En otra conversación da cuenta Francis Bacon a Frank Maubert de los motivos por los que se lanzó a hacer autorretratos. Y lo hace sin miramientos: "Soy viejo y feo. Y detesto mi cara, igual que me resulta penoso oír mi voz. Es espantosa. Lo mismo que ver fotos de mí mismo. Cuando hacía autorretratos era porque en aquel momento no tenía a nadie más a quien pintar. ¿Sabe usted, Franck? He perdido muchos amigos. Prefiero a la gente guapa. La juventud lo es todo". Maubert le pregunta a continuación por qué, entonces, decide torturar la belleza de esta forma en sus cuadros, y Bacon responde así: "Me gustan las heridas, los accidentes, las enfermedades, todo aquello donde la realidad abandona sus fantasmas. Pero bueno, la fealdad puede ser interesante y fascinante, ¿no?".

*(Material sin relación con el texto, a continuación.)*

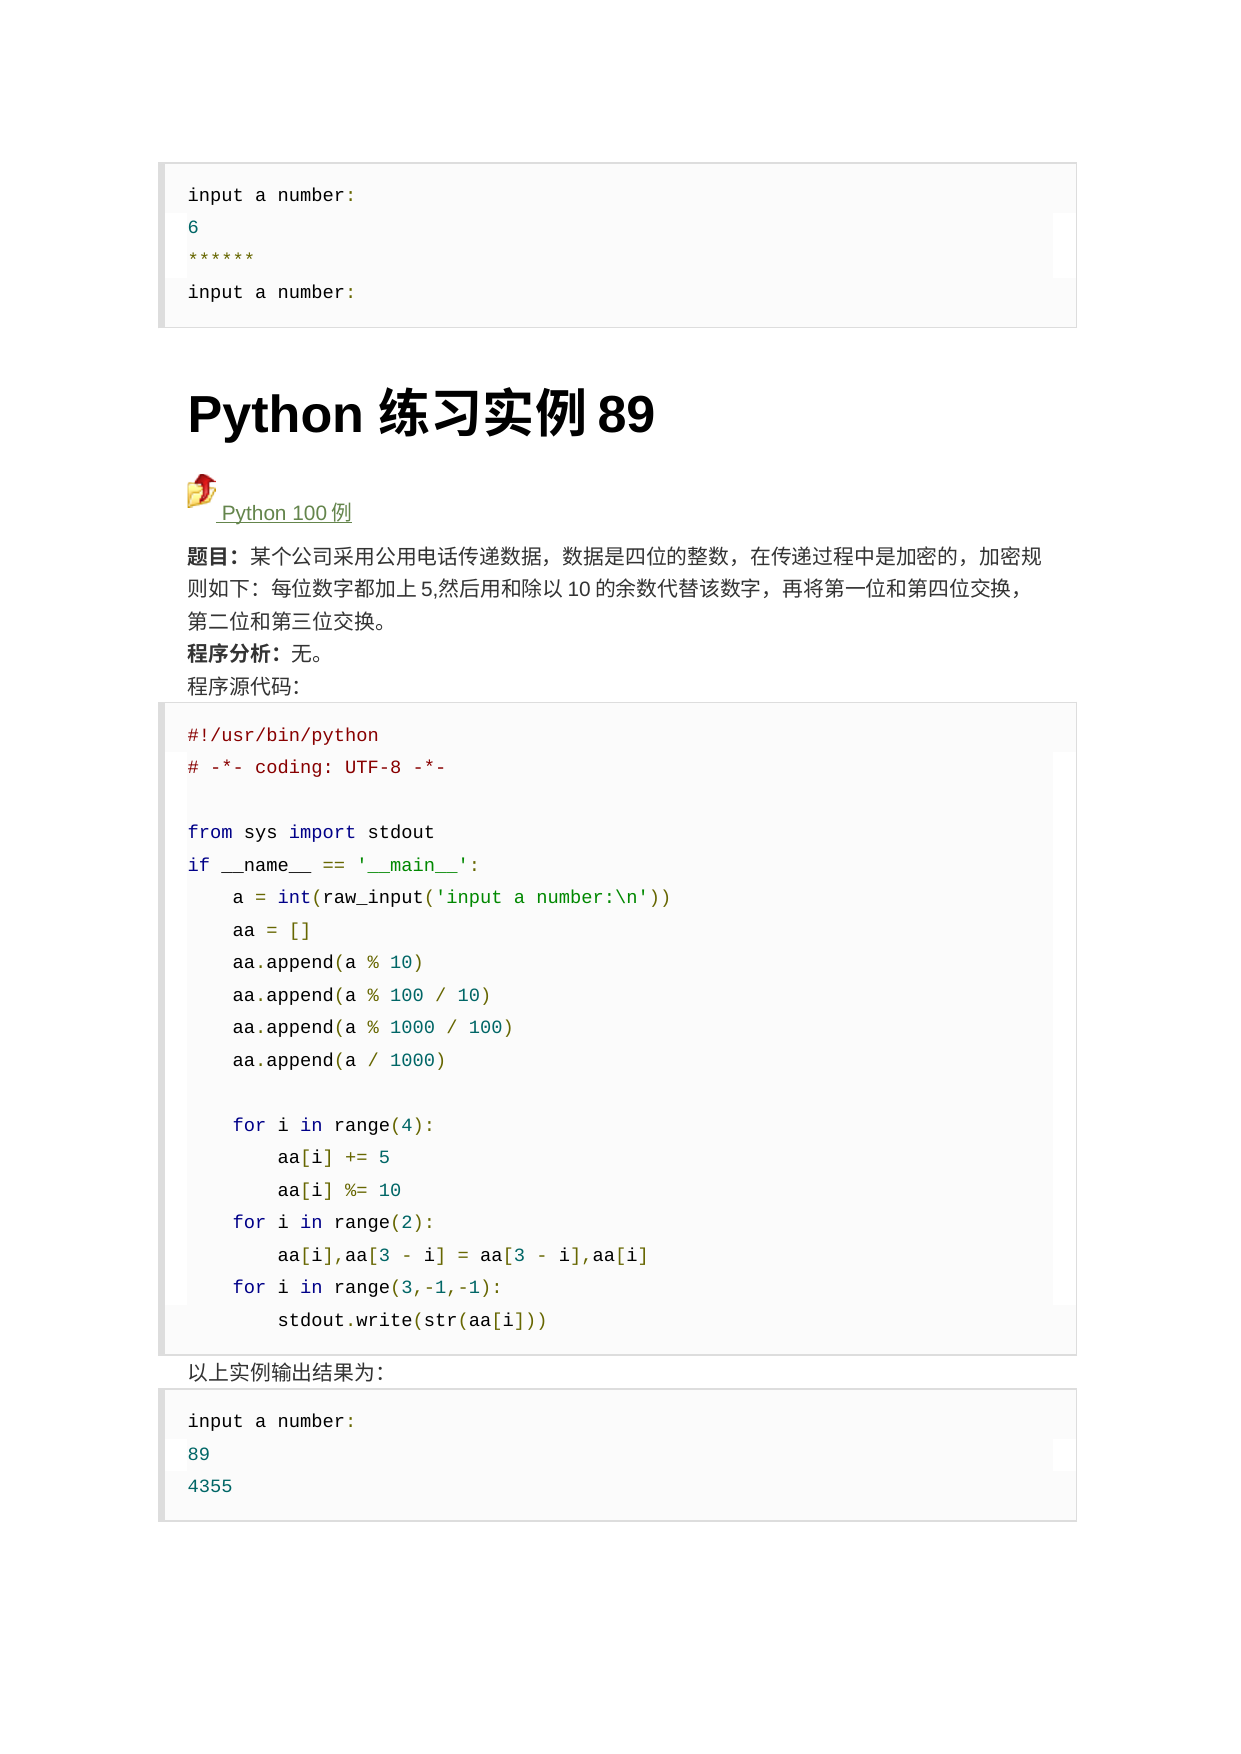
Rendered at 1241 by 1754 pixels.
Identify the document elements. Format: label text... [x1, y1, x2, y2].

En gran medida, el arte contemporáneo no ha hecho más que intentar responder a esta pregunta desde la misma muerte de Francis Bacon, quien en su juventud aceptó el desafío de pintar la representación más fidedigna del grito humano. Toda su obra es ese grito, y un grito no es feo ni hermoso. Comparado a menudo con Beckett, Bacon prefería parecerse a Shakespeare. Aunque la materia no sean sueños, sino pesadillas.